[Material for this task Boundary: Start]

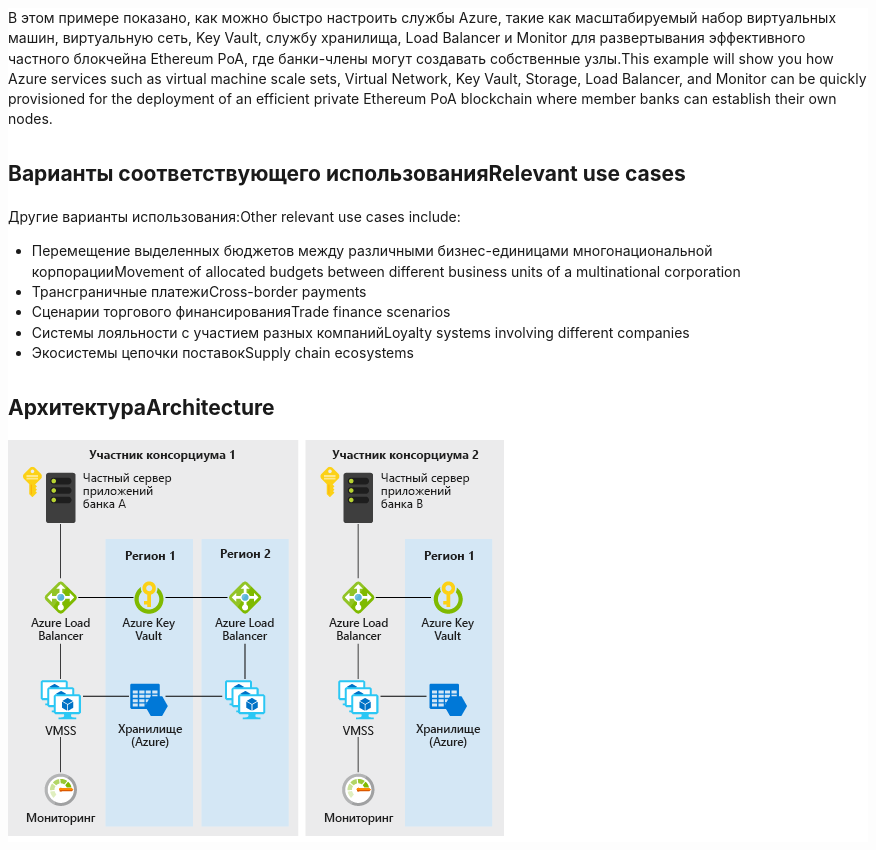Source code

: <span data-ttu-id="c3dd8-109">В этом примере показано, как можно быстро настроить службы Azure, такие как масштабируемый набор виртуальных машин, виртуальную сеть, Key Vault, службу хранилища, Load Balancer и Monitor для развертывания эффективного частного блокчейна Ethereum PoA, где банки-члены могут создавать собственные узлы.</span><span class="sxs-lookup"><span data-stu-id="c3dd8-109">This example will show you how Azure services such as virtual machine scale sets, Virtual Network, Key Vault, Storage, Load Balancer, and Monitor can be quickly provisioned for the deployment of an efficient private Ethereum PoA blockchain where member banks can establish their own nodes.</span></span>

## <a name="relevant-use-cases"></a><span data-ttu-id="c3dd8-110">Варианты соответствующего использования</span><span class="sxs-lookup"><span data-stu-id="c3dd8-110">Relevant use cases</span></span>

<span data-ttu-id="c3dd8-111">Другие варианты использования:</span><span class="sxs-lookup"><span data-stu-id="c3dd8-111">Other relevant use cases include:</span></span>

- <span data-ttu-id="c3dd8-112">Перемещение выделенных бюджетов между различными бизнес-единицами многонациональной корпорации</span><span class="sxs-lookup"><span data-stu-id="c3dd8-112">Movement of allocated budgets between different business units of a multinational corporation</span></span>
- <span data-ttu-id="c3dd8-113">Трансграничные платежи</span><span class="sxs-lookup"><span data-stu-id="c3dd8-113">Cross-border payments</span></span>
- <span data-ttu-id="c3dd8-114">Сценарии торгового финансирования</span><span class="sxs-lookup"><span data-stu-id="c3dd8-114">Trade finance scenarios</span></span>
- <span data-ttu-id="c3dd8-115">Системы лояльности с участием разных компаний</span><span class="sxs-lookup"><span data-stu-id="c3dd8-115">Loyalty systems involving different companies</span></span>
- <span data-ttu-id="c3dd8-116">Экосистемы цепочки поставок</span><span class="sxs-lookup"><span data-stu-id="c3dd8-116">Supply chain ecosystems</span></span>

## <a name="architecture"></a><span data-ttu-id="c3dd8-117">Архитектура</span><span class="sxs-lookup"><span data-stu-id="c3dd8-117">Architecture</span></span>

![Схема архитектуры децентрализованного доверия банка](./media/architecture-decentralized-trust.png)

[Material for this task Boundary: End]
[Material for this task Boundary: Start]

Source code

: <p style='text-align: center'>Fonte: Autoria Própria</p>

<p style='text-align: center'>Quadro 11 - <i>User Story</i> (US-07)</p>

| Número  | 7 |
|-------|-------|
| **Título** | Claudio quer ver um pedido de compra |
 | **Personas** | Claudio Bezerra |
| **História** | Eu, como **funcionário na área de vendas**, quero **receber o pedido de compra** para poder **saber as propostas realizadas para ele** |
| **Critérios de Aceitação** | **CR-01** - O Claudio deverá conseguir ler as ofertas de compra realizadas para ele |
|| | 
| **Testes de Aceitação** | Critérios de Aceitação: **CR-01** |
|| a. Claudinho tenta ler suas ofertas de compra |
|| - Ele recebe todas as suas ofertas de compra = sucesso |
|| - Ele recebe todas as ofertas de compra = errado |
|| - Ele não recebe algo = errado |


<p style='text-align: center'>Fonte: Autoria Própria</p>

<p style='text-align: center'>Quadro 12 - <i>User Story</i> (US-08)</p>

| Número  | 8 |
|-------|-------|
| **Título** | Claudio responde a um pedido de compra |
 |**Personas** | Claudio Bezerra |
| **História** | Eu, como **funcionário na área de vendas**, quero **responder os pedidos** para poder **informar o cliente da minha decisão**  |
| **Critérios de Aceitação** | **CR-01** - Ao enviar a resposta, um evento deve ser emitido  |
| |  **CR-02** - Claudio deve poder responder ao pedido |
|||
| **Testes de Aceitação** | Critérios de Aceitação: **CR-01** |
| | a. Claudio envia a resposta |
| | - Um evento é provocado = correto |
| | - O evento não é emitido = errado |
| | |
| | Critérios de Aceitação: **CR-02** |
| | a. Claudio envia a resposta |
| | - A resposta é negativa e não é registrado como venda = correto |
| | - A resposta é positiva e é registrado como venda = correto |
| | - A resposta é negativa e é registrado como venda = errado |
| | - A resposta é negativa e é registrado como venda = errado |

[Material for this task Boundary: End]

Instructions to follow —
Your answer should consist of the lines of the listing that contain "relevant", copied as they stand.

Output of the exercise —
## <a name="relevant-use-cases"></a><span data-ttu-id="c3dd8-110">Варианты соответствующего использования</span><span class="sxs-lookup"><span data-stu-id="c3dd8-110">Relevant use cases</span></span>
<span data-ttu-id="c3dd8-111">Другие варианты использования:</span><span class="sxs-lookup"><span data-stu-id="c3dd8-111">Other relevant use cases include:</span></span>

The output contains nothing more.